--- WORK INSTRUCTIONS ---
In total, how many lines of the data contain the word "Bosch"? Only that number is wanted.

--- RECORD EXTRACTS ---
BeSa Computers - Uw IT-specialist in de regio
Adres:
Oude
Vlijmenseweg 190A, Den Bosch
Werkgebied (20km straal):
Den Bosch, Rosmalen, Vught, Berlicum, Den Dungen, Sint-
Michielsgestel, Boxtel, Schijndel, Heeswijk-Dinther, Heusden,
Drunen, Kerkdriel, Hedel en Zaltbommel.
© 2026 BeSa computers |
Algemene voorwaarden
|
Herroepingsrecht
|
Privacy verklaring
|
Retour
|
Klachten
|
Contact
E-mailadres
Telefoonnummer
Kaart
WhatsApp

* * *

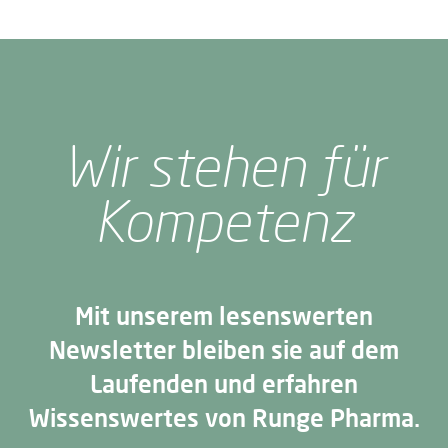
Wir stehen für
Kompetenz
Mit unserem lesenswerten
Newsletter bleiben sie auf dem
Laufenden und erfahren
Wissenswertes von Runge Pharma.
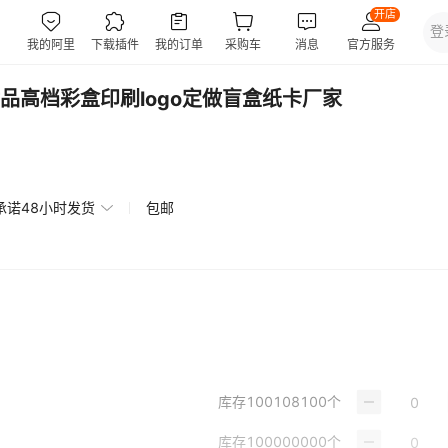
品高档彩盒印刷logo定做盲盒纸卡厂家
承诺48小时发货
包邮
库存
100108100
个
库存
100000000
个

--- ANSWER AREA ---
2